Sharon joined the adoption search underground.

Like so many others, Sharon circumvented sealed birth documents and court records to find that most basic piece of information: a name. After all, one can't find someone - even a birthparent - without knowing a name.

Sharon had been luckier than most. Her adoptive father, a widower in West Texas, had saved much information and willingly placed it all in her hands. "I wondered when you would ask," he said when she first confessed that she needed to know her biological roots.

Sharon's husband initially was less enthusiastic. "What if your birthmother is clingy and dependent and wants to move in with us?" he asked. Sharon was unswayed, and armed with the name Peggy, she located the stranger who was her mother.

Peggy was living on the West Coast. After awhile, Sharon wrote her birthmother a letter and explained she had enjoyed a loving family, had grown up to go to medical school, was now a practicing physician, had married and had two young sons. She wrote that she wanted to meet Peggy, if Peggy was interested.

No answering letter came. After several weeks, Sharon took a deep breath and called Peggy. Her birthmother sounded tentative. "That was a long time ago," Peggy said when Sharon explained who she was. "I can't think about that right now."

Peggy repeated these phrases again during the phone call. Disappointed but not devastated, Sharon said goodbye. Friends advised patience. "After keeping her secret for 33 years, she needs time to catch up emotionally," said one. "It sounds as if she hasn't told her husband and children about you."
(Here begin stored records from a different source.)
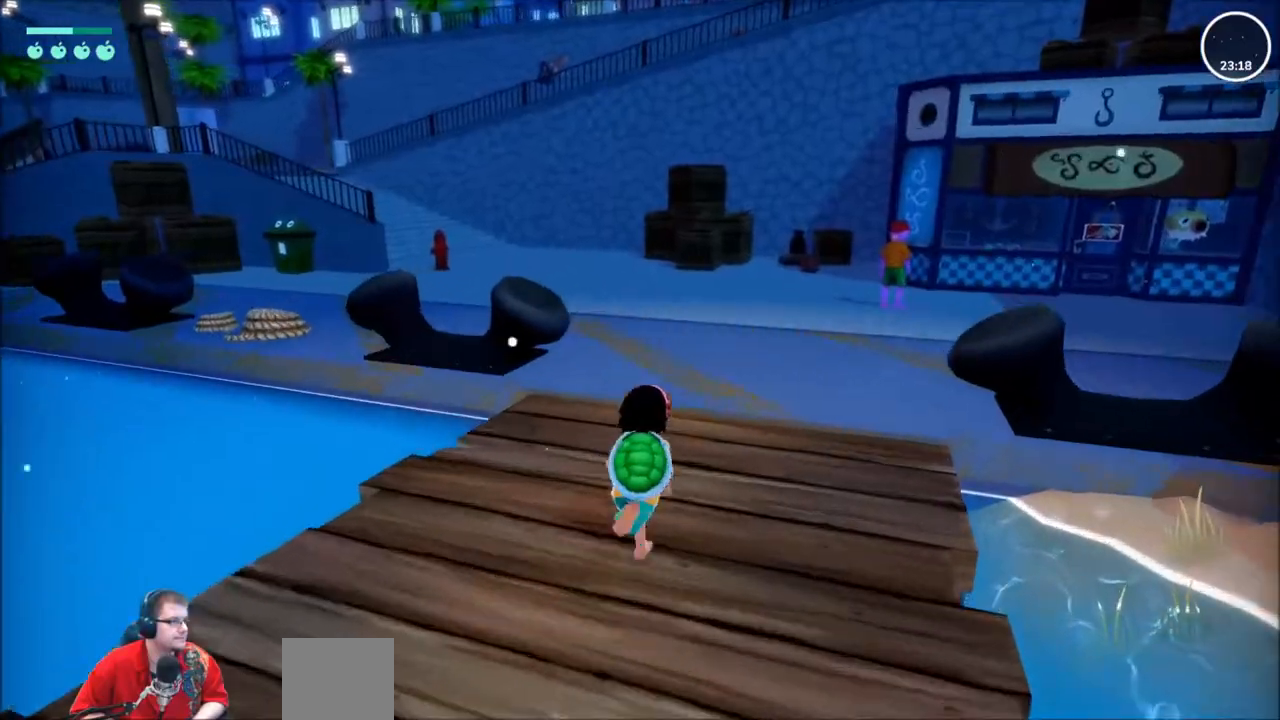
{"buttons": ["R2"], "left_stick": "up", "right_stick": "center", "events": []}
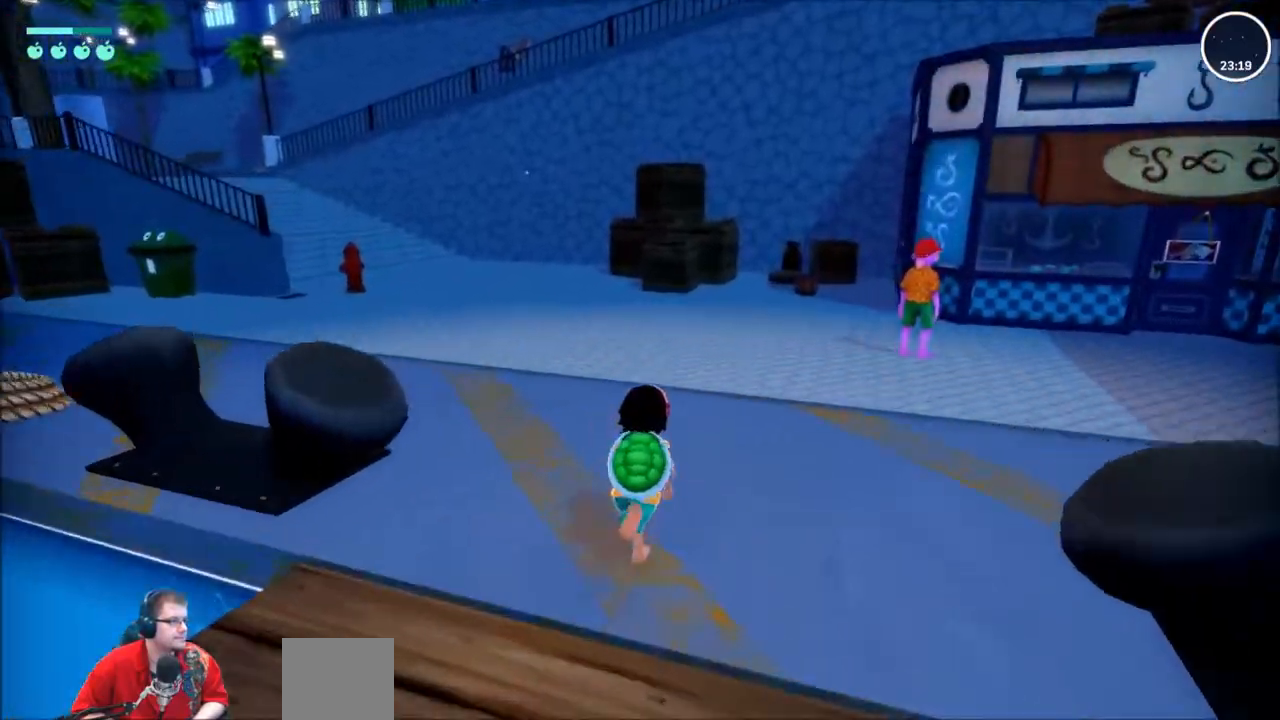
{"buttons": [], "left_stick": "center", "right_stick": "center"}
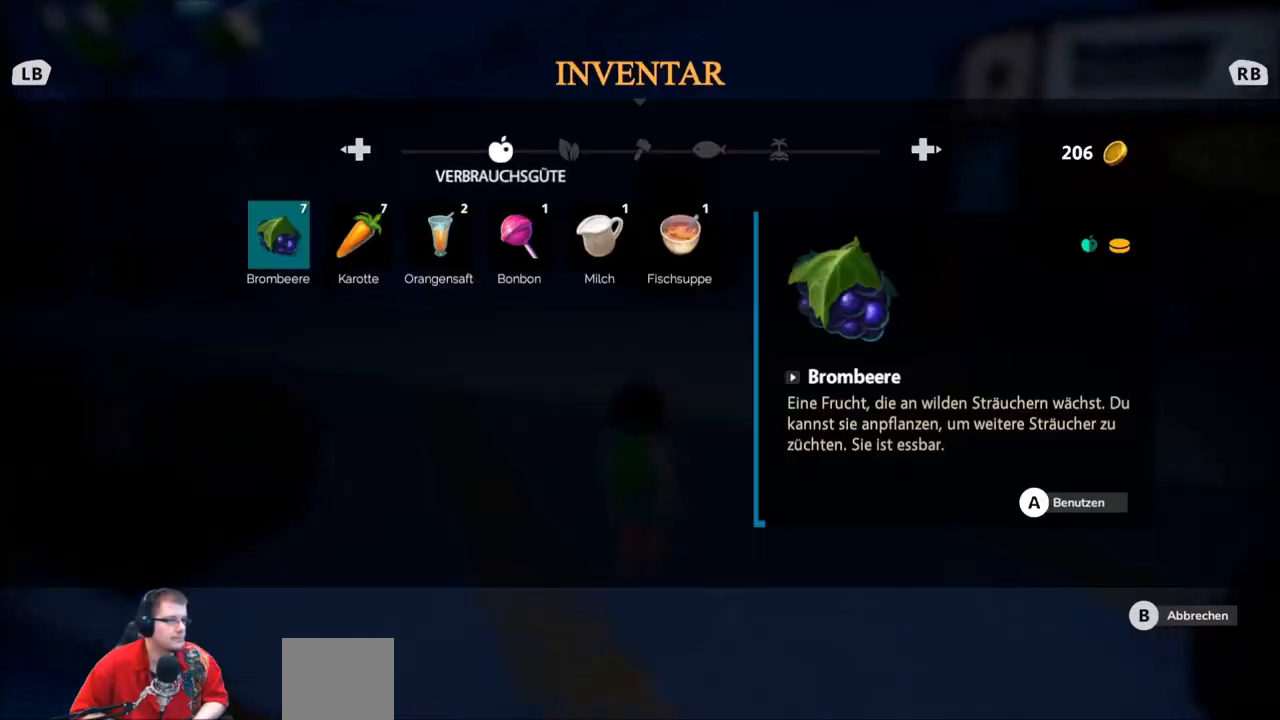
{"buttons": [], "left_stick": "center", "right_stick": "center", "events": [[367, "B", "down"], [467, "B", "up"]]}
Three years later Sharon's infrequent letters and phone calls had not been reciprocated by Peggy. Sharon had accepted the irony of her husband's early fears about Peggy possibly wanting to live with them. She learned that her dark hair and dark eyes came from her Armenian ancestors, but her primal need to see the woman who brought her into this life remained. Because her adoptive mother had died a few years earlier, she was too painfully aware of Peggy's advancing age and mortality. "I kept thinking, 'What if she dies and I never see her?'" Sharon explained.

When a conference on the West Coast came up, Sharon decided to make a side trip, and that's how she came to stand, flowers in hand, at Peggy's doorstep. She hadn't been invited, hadn't told Peggy she was coming.

The door opened. An older woman appeared and Sharon instantly thought, "She has dark eyes exactly like mine." The two women stared at each other for a long moment. Sharon sensed the recognition even though the woman asked, "What is it?" Sharon replied, "I have flowers for Peggy." The older woman released the lock on the gate and Sharon stepped onto the tiny front porch. She repeated: "I have flowers for Peggy. Are you Peggy?" Wordlessly, the woman nodded her head.

"I'm Sharon, and I wonder if you have time to talk." She handed the flowers to the woman with dark eyes so like her own. The woman furtively looked inside her door and replied, "No, I'm involved in something right now." Peggy accepted the bouquet and murmured, "Thank you."

The two women stood only a foot apart on the front porch. They exchanged another sentence or two. Peggy again expressed her thanks. The older woman repeated, "I'm involved in something right now," and went inside. Sharon walked off the tiny porch to her rental car.

Afterward, this adopted woman in a strange city drove to an oceanside park where she quietly reflected on what it all meant - on what it meant to have finally seen the woman with dark eyes so like her own. Weeks later Sharon was able to articulate the jumble of feelings, "I feel finally connected to something. She's no longer a fantasy birthmother. This is who Peggy really is."


Alicia Lanier is a Texas birthmother personally committed to helping change the law in her state in order to give adult adoptees unrestricted access to their orginal birth certificates.